**TASK GOAL:** For each statement below, decide whether the render-node discussion that follows supports it, and answer yes or no with the deciding words quoted from that discussion. (a) Every open() of the drm node gets its own virtual memory space on GPUs with MMUs. (b) In the described scenario, the malicious user's attempt to map random offsets succeeds. (c) Under the legacy concept, accessing all GPU memory was considered acceptable.

SOURCE DOCUMENT START

Please ignore this totally wrong comment. While there is indeed no
pushbuf validation, every process (well, every open() of the drm node)
gets its own virtual memory space for all GPU's with MMU's (nv50+).

  -ilia
Thomas Hellstrom March 20, 2014, 8:54 p.m. UTC | #17
On 03/20/2014 06:34 PM, Rob Clark wrote:
> On Thu, Mar 20, 2014 at 6:28 AM, Thomas Hellstrom <thellstrom@vmware.com> wrote:
>> On 03/20/2014 10:43 AM, David Herrmann wrote:
>>> Hi
>>>
>>> On Thu, Mar 20, 2014 at 10:27 AM, Thomas Hellstrom
>>> <thellstrom@vmware.com> wrote:
>>>> A user logs in to a system where DRI clients use render nodes. The
>>>> system grants rw permission on the render nodes for the console user.
>>>> User starts editing a secret document, starts some GPGPU structural FEM
>>>> computations of  the Pentagon building. Locks the screen and goes for lunch.
>>>>
>>>> A malicious user logs in using fast user switching and becomes the owner
>>>> of the render node. Tries to map a couple of random offsets, but that
>>>> fails, due to security checks. Now crafts a malicious command stream to
>>>> dump all GPU memory to a file. Steals the first user's secret document
>>>> and the intermediate Pentagon data. Logs out and starts data mining.
>>>>
>>>> Now if we require drivers to block these malicious command streams this
>>>> can never happen, and distros can reliably grant rw access to the render
>>>> nodes to the user currently logged into the console.
>>>>
>>>> I guest basically what I'm trying to say that with the legacy concept it
>>>> was OK to access all GPU memory, because an authenticated X user
>>>> basically had the same permissions.
>>>>
>>>> With render nodes we're allowing multiple users into the GPU at the same
>>>> time, and it's not OK anymore for a client to access another clients GPU
>>>> buffer through a malicious command stream.

SOURCE DOCUMENT END
DATA LISTING START

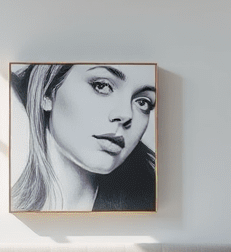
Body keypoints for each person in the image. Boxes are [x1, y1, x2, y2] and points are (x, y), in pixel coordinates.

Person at [10, 63, 157, 211]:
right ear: (46, 91)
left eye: (143, 102)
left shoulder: (145, 204)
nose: (126, 114)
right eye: (102, 86)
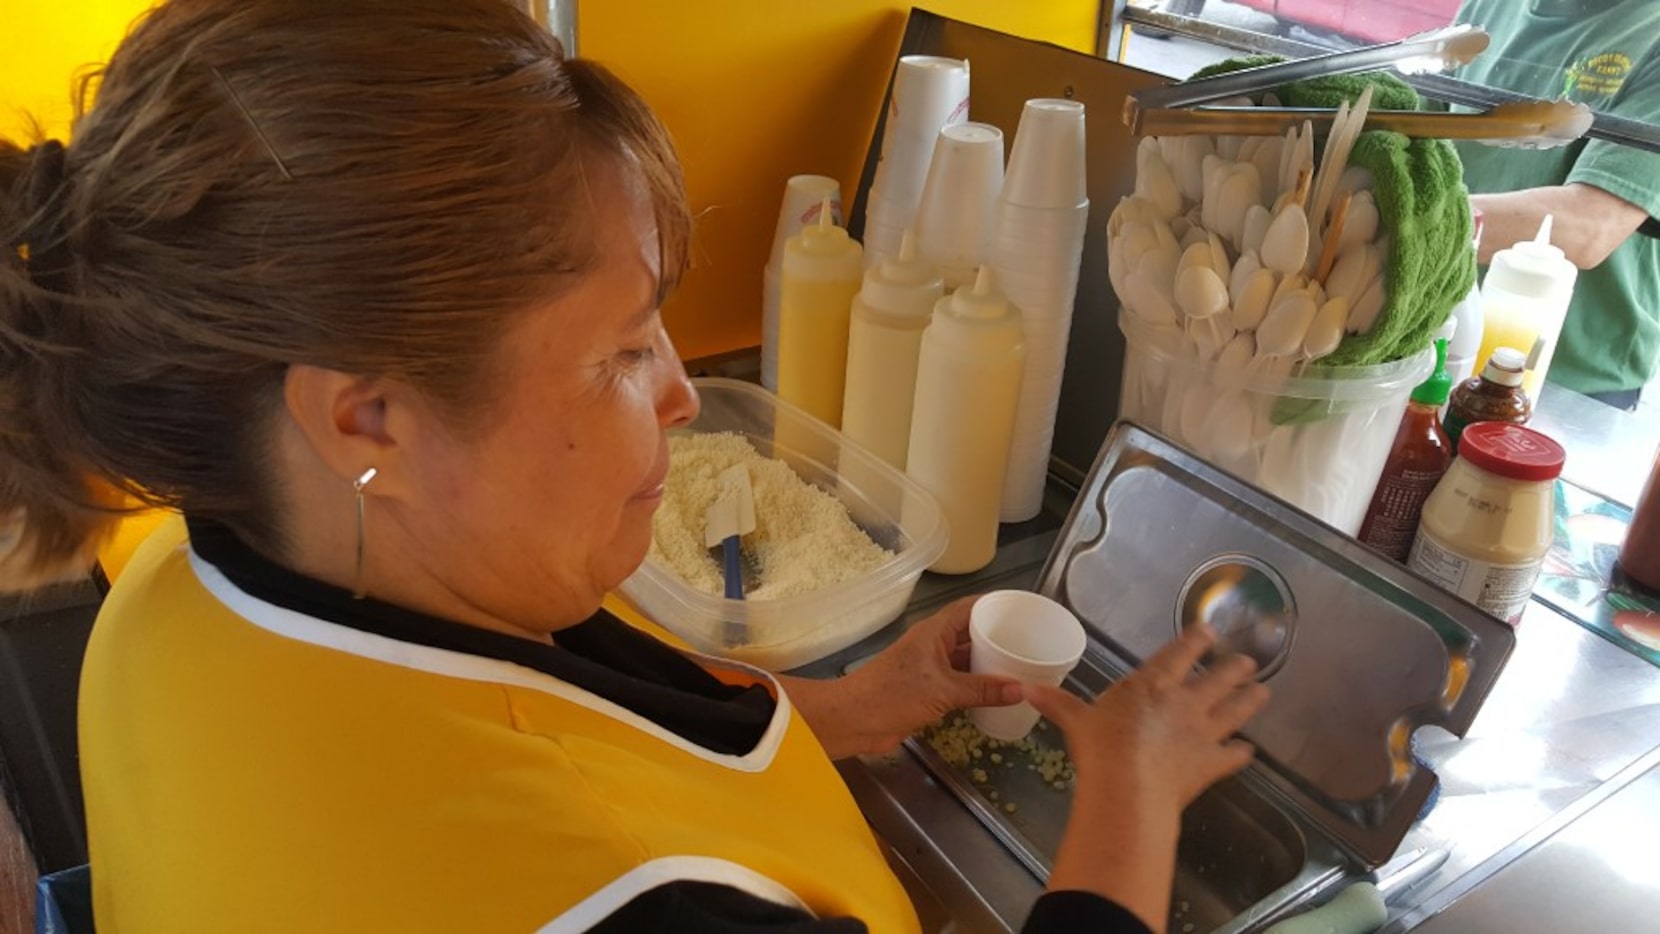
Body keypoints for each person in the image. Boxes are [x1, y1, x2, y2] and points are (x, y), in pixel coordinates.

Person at [0, 1, 1269, 931]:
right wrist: (1132, 794)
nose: (678, 394)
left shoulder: (173, 595)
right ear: (365, 420)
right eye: (619, 353)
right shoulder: (607, 905)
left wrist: (849, 706)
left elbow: (573, 721)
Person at [1454, 0, 1660, 410]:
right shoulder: (1487, 7)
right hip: (1444, 337)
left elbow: (1588, 226)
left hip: (1567, 381)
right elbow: (1411, 154)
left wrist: (1407, 223)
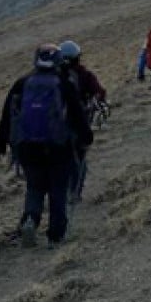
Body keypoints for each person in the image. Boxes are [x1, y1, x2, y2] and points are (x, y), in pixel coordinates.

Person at [0, 44, 93, 249]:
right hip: (58, 146)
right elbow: (77, 114)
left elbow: (8, 115)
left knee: (35, 186)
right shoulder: (64, 83)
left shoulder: (22, 83)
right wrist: (86, 137)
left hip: (27, 147)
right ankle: (55, 236)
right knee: (58, 188)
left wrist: (1, 142)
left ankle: (31, 220)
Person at [58, 40, 106, 207]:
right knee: (79, 158)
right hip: (80, 125)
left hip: (54, 128)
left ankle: (61, 191)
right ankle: (75, 192)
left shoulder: (51, 77)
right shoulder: (85, 75)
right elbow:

DATA LISTING END

**OUTPUT FOR THIS EXERCISE:**
(a) Yes: "every process (well, every open() of the drm node)
gets its own virtual memory space for all GPU's with MMU's (nv50+)."
(b) No: "Tries to map a couple of random offsets, but that
fails, due to security checks."
(c) Yes: "with the legacy concept it
was OK to access all GPU memory"